Seriously? He’s a funny dude! Nanna loved it. And off she went so she too would not dislike her past self tomorrow.
Several months ago Cole asked me if I thought he would grow up to be a foolish teenager and deny the ways of the Lord like so many other teenagers do.
I told him that I certainly didn’t know but I hoped he wouldn’t. "I suppose even thinking such thoughts is a good sign that you might choose to be a little wiser than most," I told him.
Because of all these talks about future self and past self, I decided to search “future-self” on the internet. I was just loving the spiritual and practical life implications of really thinking about these concepts and I wanted to read more.
I found a website called future-me and it is a place where you can write a letter to yourself to be sent to your email on whatever date you choose in the future. I asked Cole if he wanted to do it. He said, “I would love to! It seems the closest thing we can get to time travel, don’t you think Mom!?, he asked.

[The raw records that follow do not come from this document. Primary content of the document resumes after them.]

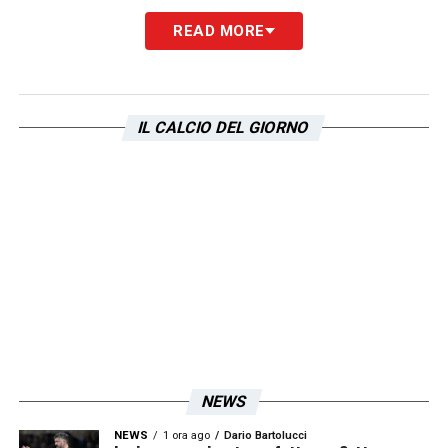
READ MORE
IL CALCIO DEL GIORNO
NEWS
NEWS
1 ora ago
Dario Bartolucci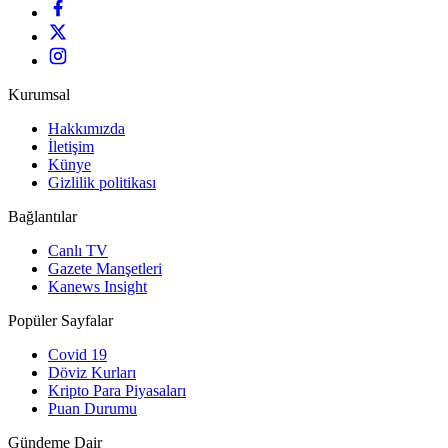
Kurumsal
Hakkımızda
İletişim
Künye
Gizlilik politikası
Bağlantılar
Canlı TV
Gazete Manşetleri
Kanews Insight
Popüler Sayfalar
Covid 19
Döviz Kurları
Kripto Para Piyasaları
Puan Durumu
Gündeme Dair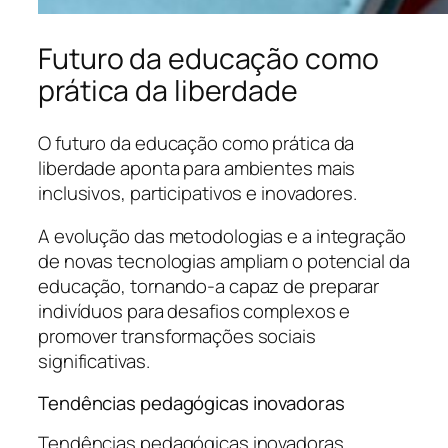
Futuro da educação como
prática da liberdade
O futuro da educação como prática da
liberdade aponta para ambientes mais
inclusivos, participativos e inovadores.
A evolução das metodologias e a integração
de novas tecnologias ampliam o potencial da
educação, tornando-a capaz de preparar
indivíduos para desafios complexos e
promover transformações sociais
significativas.
Tendências pedagógicas inovadoras
Tendências pedagógicas inovadoras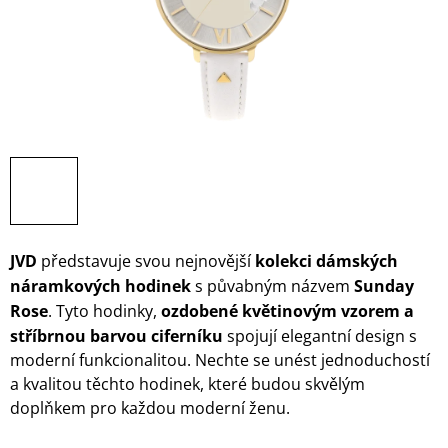
JVD
představuje svou nejnovější
kolekci dámských
náramkových hodinek
s půvabným názvem
Sunday
Rose
. Tyto hodinky,
ozdobené
květinovým vzorem a
stříbrnou barvou ciferníku
spojují elegantní design s
moderní funkcionalitou. Nechte se unést jednoduchostí
a kvalitou těchto hodinek, které budou skvělým
doplňkem pro každou moderní ženu.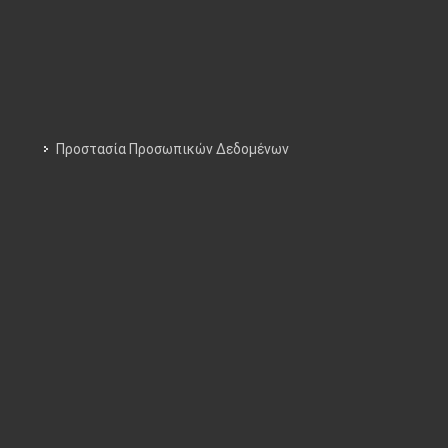
Προστασία Προσωπικών Δεδομένων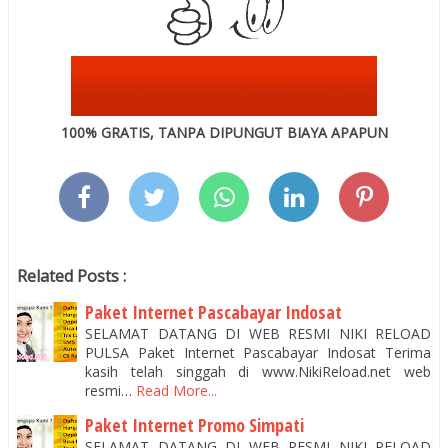
100% GRATIS, TANPA DIPUNGUT BIAYA APAPUN
Related Posts :
Paket Internet Pascabayar Indosat
SELAMAT DATANG DI WEB RESMI NIKI RELOAD
PULSA Paket Internet Pascabayar Indosat Terima
kasih telah singgah di www.NikiReload.net web
resmi…
Read More...
Paket Internet Promo Simpati
SELAMAT DATANG DI WEB RESMI NIKI RELOAD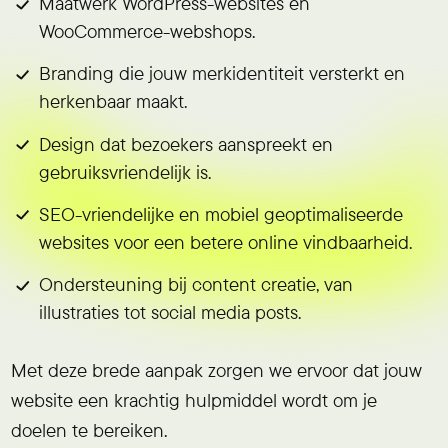
Maatwerk WordPress-websites en
WooCommerce-webshops.
Branding die jouw merkidentiteit versterkt en
herkenbaar maakt.
Design dat bezoekers aanspreekt en
gebruiksvriendelijk is.
SEO-vriendelijke en mobiel geoptimaliseerde
websites voor een betere online vindbaarheid.
Ondersteuning bij content creatie, van
illustraties tot social media posts.
Met deze brede aanpak zorgen we ervoor dat jouw
website een krachtig hulpmiddel wordt om je
doelen te bereiken.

He dictated and I wrote a letter to his future-self to arrive when he is 16 years old. A letter that I wish I had received when I was 16 – or 26 – or 36 for that matter. It was incredible! He reminded himself to spend time with his grandparents. He said that if any of them had died by then that his future self should make sure he takes time to comfort mom and dad over losing a parent. He told himself to try and date girls committed to God so he can spare himself from future pain. He said that he chose to write to himself when he would be 16 years old because to his present self this seems to be one of the most vulnerable ages to spiritual attacks which try to make people choose ungodly ways. He encouraged himself to remember that young kids are looking up to him and to still be a good example and kind to his little sisters. He told himself to be a good student but not to stress about school because stress is bad for his health. He told himself to remain in Danville unless God calls him elsewhere. And that he hopes he still wants to see exotic animals in Africa or Australia one day and that if he hadn't yet he should think about traveling. He told his future self not to worry about money because his present (past) self has already started saving. He reminded himself through his letter to his future-self not to walk away from the Lord and to continue believing in God's goodness. WOW!
There were a number of other things, but I will leave that to Cole’s future self to read 6 years from now.
I have been taught so much by my son in this season. Help me Lord to wait when you tell me to wait and to do when you tell me to do. Help me to be diligent in the small things….I too want to appreciate my past self one day so that my future self can bring me less pain and you all the more glory!
Cole, if you ever read my blog in the future know that you and your sisters have been perhaps God's greatest teachers in my life!
Dear Kerry - this was a pure joy and delight to read. I have been thinking about you a lot lately, as I have been writing a book about our own life journey through our adoptions, parenting, deaths of three children and more. Today I was thinking about you because I was writing about 2005, the year we went to El Salvador together. I remember praying with you so many times during those years! I miss you. Your son sounds wise beyond his years, what great lessons he has for all of us - thanks for sharing and I do hope we can re-connect - with much affection, In Christ, Sue B
Posted by: Sue Badeau | February 16, 2013 at 09:12 PM
I've re-read this a number of times, and just today want to write to commend you and Cole for the insight for life you're giving!
God bless and be with you for all you have been and will be, with God's marvelous help!